2003–11–19
Bill Joy interview at Wired
Back in April, 2000 Wired published Bill Joy’s article: Why the future doesn’t need us. If you never got around to reading it I’d strongly suggest you do.
Just this month Wired has an interview with Joy which is also worth reading. Wired 11.12: ‘Hope Is a Lousy Defense.’
And yet you’ve been famously cool about Linux. Re-implementing what I designed in 1979 is not interesting to me personally. For kids who are 20 years younger than me, Linux is a great way to cut your teeth. It’s a cultural phenomenon and a business phenomenon. Mac OS X is a rock-solid system that’s beautifully designed. I much prefer it to Linux…
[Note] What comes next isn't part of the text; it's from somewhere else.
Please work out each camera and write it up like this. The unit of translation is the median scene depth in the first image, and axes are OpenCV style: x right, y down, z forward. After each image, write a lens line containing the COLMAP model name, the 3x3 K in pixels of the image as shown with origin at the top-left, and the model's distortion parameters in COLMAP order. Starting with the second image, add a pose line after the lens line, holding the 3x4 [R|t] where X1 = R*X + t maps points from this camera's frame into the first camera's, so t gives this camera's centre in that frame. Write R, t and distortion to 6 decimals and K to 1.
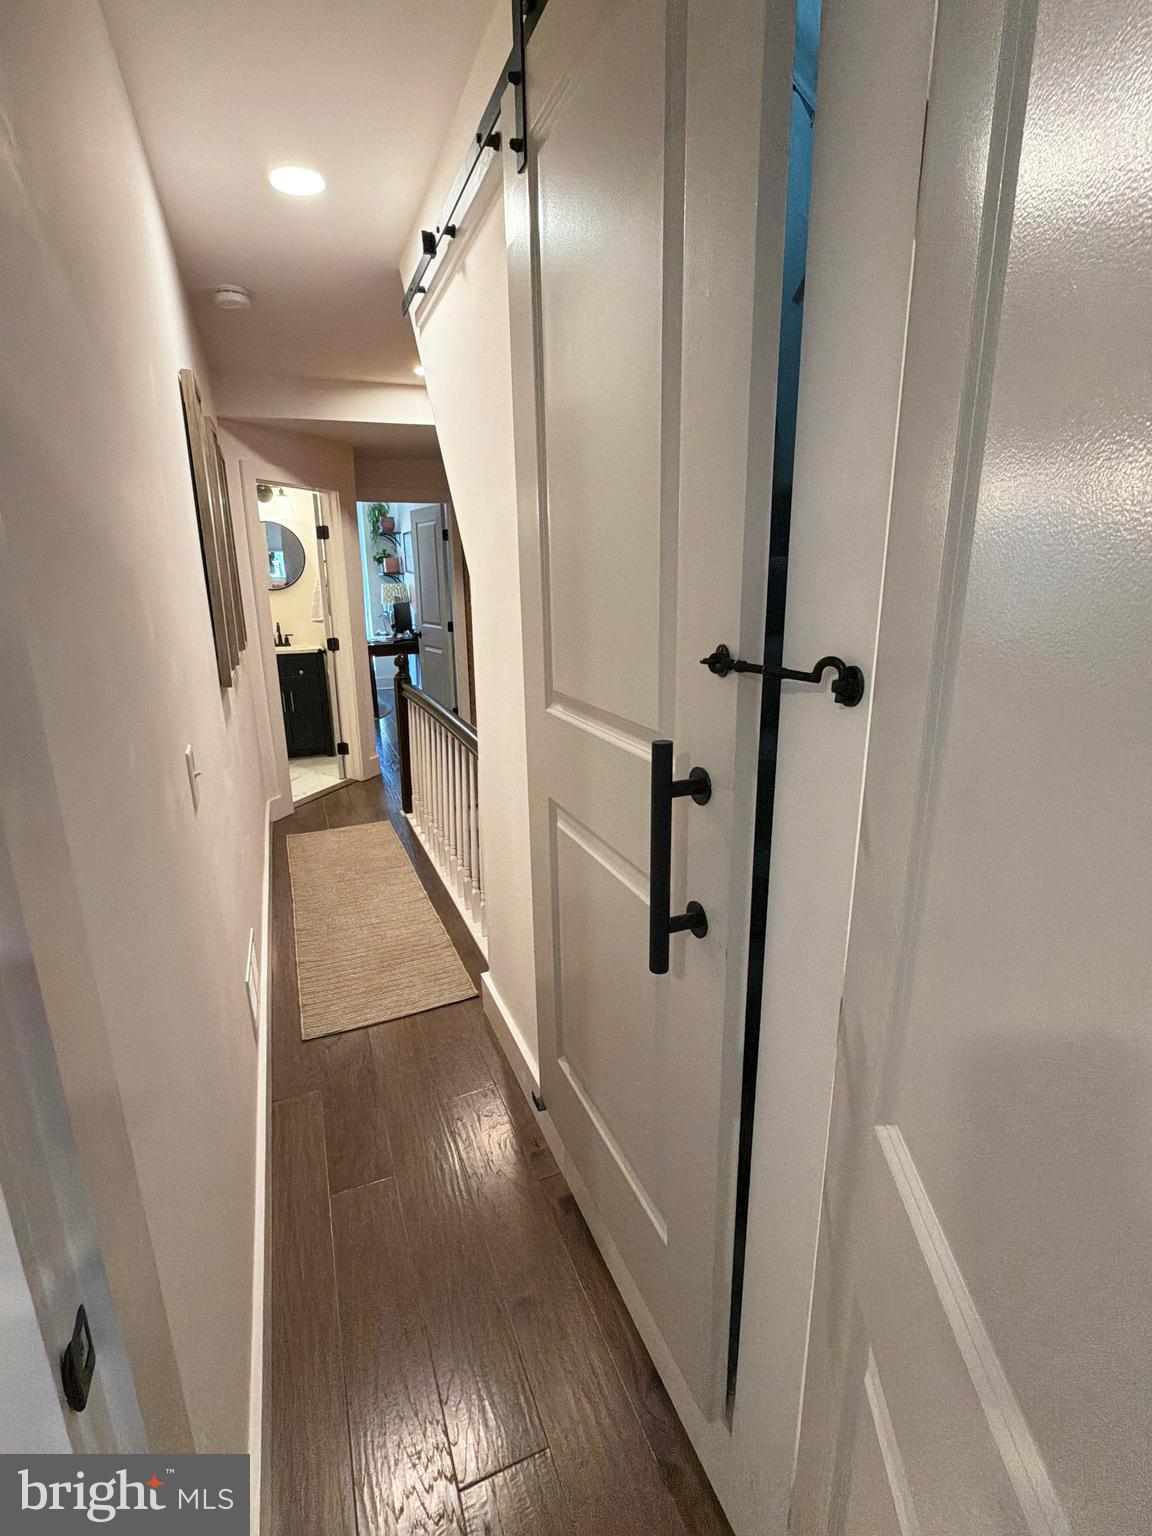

You did once say that we shouldn’t “let the future just happen.” Haven’t laissez-faire and free markets won out over planned economies?
Our problem is no longer “going faster,” getting to the future as fast as possible, but rather dealing with limits - limiting our own greed to avoid disaster in the environment and limiting what rogue individuals and states can do. Market mechanisms don’t address these problems. Things that aren’t accounted for in the cost equations - especially catastrophic events, the value of our survival - don’t get dealt with…
Are you any more at peace with what you see coming?
Not when the forces at play are so powerful that we have such strongly negative possible outcomes. Do we care whether we get a police state without civil liberties because the government’s “protecting us” from terrorists? I think we do care. Are people paying enough attention to stop it? I don’t think so.